I got to work right on time instead of early, which meant a patient was waiting for me. I hate not being here ahead of the patient; I feel like it looks unprofessional and I find myself trying to make up for it for the whole appointment. In spite of wanting to be extra-professional, then, I was amazingly inarticulate during our session, still struggling to fully wake up. While I'm normally someone who tries to make a real point of looking reassuringly put-together in my professional life, my hair was sticking out all over the place and I'd forgotten to change from my playground shoes (navy blue Doc Martens) to my office shoes (still-funky-but-dressier-and-more-respectable tall black Fluevog boots). I couldn't get into the certain, capable, calm, aware place that work usually affords me--I was working too hard to just not act like an idiot.
I think there's a little bit of mama-burnout happening, and I'm trying to be okay with it, and to practice gratitude around it: gratitude that I am a mother in a time when I can talk about aspects of motherhood that aren't all joy and delight; that I have a partner who shares equally in the work of child-rearing and supports and listens; that I live in a culture that doesn't expect me to have another six babies as soon as possible; that I have the resources to make the changes that will help me feel less burned out and help me to more fully experience the joy of being Kamal's mama.

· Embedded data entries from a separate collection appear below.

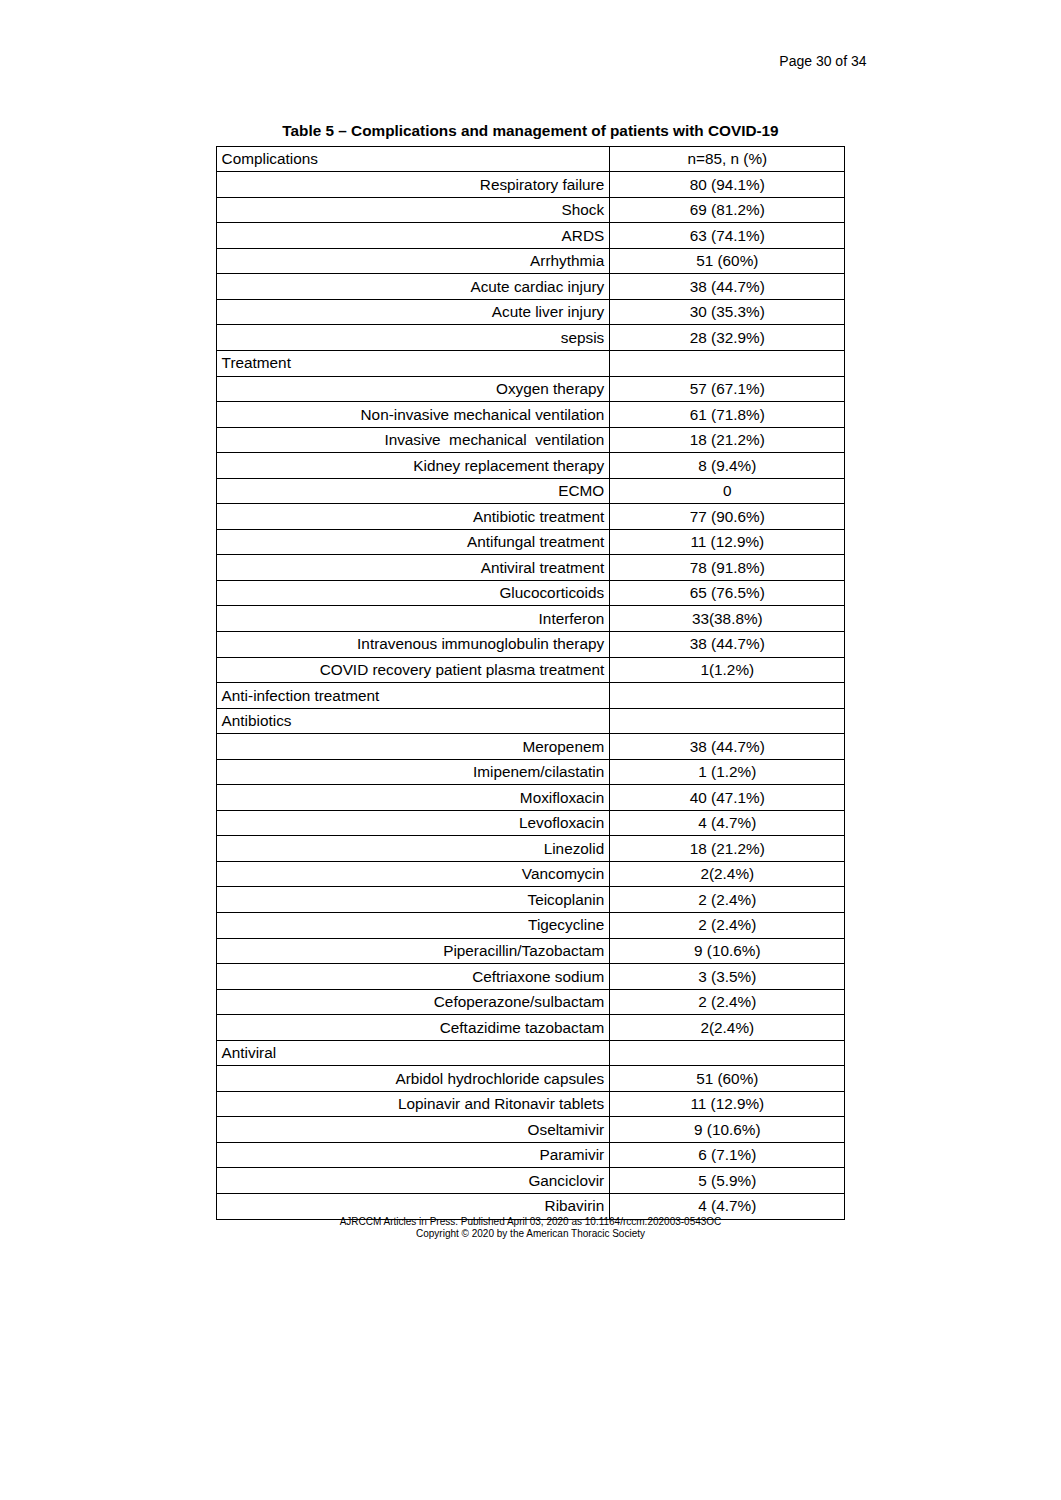Page 30 of 34
Table 5 – Complications and management of patients with COVID-19
| Complications | n=85, n (%) |
| Respiratory failure | 80 (94.1%) |
| Shock | 69 (81.2%) |
| ARDS | 63 (74.1%) |
| Arrhythmia | 51 (60%) |
| Acute cardiac injury | 38 (44.7%) |
| Acute liver injury | 30 (35.3%) |
| sepsis | 28 (32.9%) |
| Treatment | |
| Oxygen therapy | 57 (67.1%) |
| Non-invasive mechanical ventilation | 61 (71.8%) |
| Invasive mechanical ventilation | 18 (21.2%) |
| Kidney replacement therapy | 8 (9.4%) |
| ECMO | 0 |
| Antibiotic treatment | 77 (90.6%) |
| Antifungal treatment | 11 (12.9%) |
| Antiviral treatment | 78 (91.8%) |
| Glucocorticoids | 65 (76.5%) |
| Interferon | 33(38.8%) |
| Intravenous immunoglobulin therapy | 38 (44.7%) |
| COVID recovery patient plasma treatment | 1(1.2%) |
| Anti-infection treatment | |
| Antibiotics | |
| Meropenem | 38 (44.7%) |
| Imipenem/cilastatin | 1 (1.2%) |
| Moxifloxacin | 40 (47.1%) |
| Levofloxacin | 4 (4.7%) |
| Linezolid | 18 (21.2%) |
| Vancomycin | 2(2.4%) |
| Teicoplanin | 2 (2.4%) |
| Tigecycline | 2 (2.4%) |
| Piperacillin/Tazobactam | 9 (10.6%) |
| Ceftriaxone sodium | 3 (3.5%) |
| Cefoperazone/sulbactam | 2 (2.4%) |
| Ceftazidime tazobactam | 2(2.4%) |
| Antiviral | |
| Arbidol hydrochloride capsules | 51 (60%) |
| Lopinavir and Ritonavir tablets | 11 (12.9%) |
| Oseltamivir | 9 (10.6%) |
| Paramivir | 6 (7.1%) |
| Ganciclovir | 5 (5.9%) |
| Ribavirin | 4 (4.7%) |
AJRCCM Articles in Press. Published April 03, 2020 as 10.1164/rccm.202003-0543OC
Copyright © 2020 by the American Thoracic Society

And I know that changes can be made: I can find a part-time daycare situation that is enriching for Kamal. I can refocus on gentle sleep training and night weaning so I'm not so tired all the time. I can stay committed to running and yoga. I can work with the personal trainer I really like to help me stay strong and healthy. I can organize my office so I'm more effective and efficient at work. I can ask for help more than I do from my community, and accept it when it's offered.
It's a hard day, so far. And that doesn't mean that there wasn't real joy today. When Kamal turned on Adam's clock radio and an early Mozart piano concerto piped into the bedroom, his face lit up and he started to dance in his adorable bouncy way. And so I danced too, and for a few minutes it was just the two of us bopping around to piano flourishes in that narrow, sunny room. At the park today, Kamal really wanted to go down the big-kids' slide by himself, and I was nervous, but I let him go. He squealed all the way down and landed flat on his back on the cushy ground at the bottom. I was sure I'd messed up, traumatized my poor child about heights forever or worse--but he popped right up, laughing, and asked to go again. And realizing that all this communication happened without real words? That's pretty joyful. And sitting here in my peaceful office, I am realizing that I can't wait to get home to him, to my incredible, busy, messy, beautiful toddler and our incredible, busy, messy beautiful life. So. Good night.